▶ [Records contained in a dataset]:
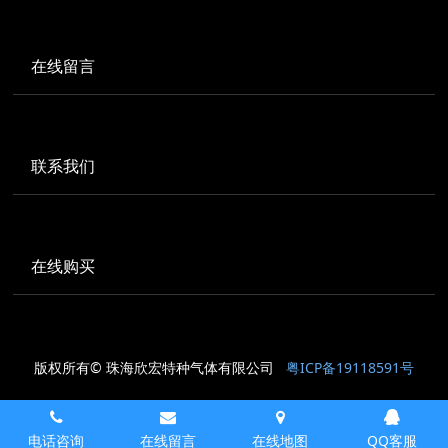
在线留言
联系我们
在线购买
版权所有© 珠海欣宏特种气体有限公司
粤ICP备19118591号
电话咨询
在线留言
在线地图
QQ客服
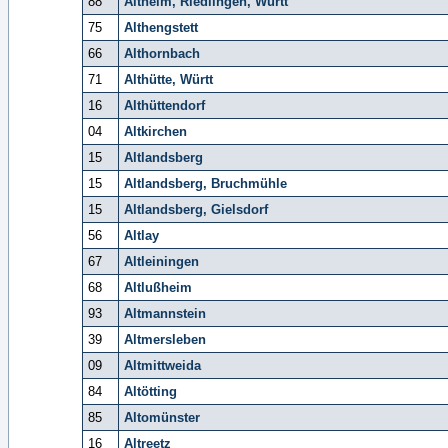
88
Altheim, Riedlingen, Württ
75
Althengstett
66
Althornbach
71
Althütte, Württ
16
Althüttendorf
04
Altkirchen
15
Altlandsberg
15
Altlandsberg, Bruchmühle
15
Altlandsberg, Gielsdorf
56
Altlay
67
Altleiningen
68
Altlußheim
93
Altmannstein
39
Altmersleben
09
Altmittweida
84
Altötting
85
Altomünster
16
Altreetz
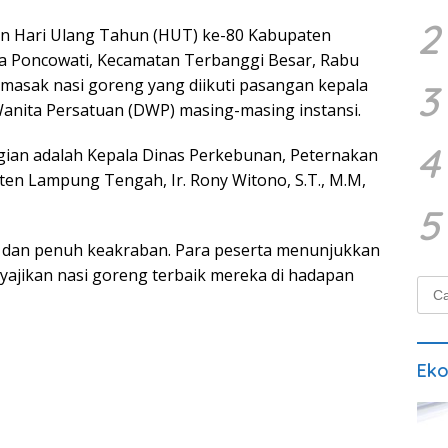
2
n Hari Ulang Tahun (HUT) ke-80 Kabupaten
 Poncowati, Kecamatan Terbanggi Besar, Rabu
masak nasi goreng yang diikuti pasangan kepala
3
nita Persatuan (DWP) masing-masing instansi.
4
agian adalah Kepala Dinas Perkebunan, Peternakan
en Lampung Tengah, Ir. Rony Witono, S.T., M.M,
5
h dan penuh keakraban. Para peserta menunjukkan
jikan nasi goreng terbaik mereka di hadapan
Cari
untu
Ek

▶ [PROMPT]: Copy each line of the records above that carries the word "nasi".

▶ [RESPONSE TO THE TASK]:
masak nasi goreng yang diikuti pasangan kepala
jikan nasi goreng terbaik mereka di hadapan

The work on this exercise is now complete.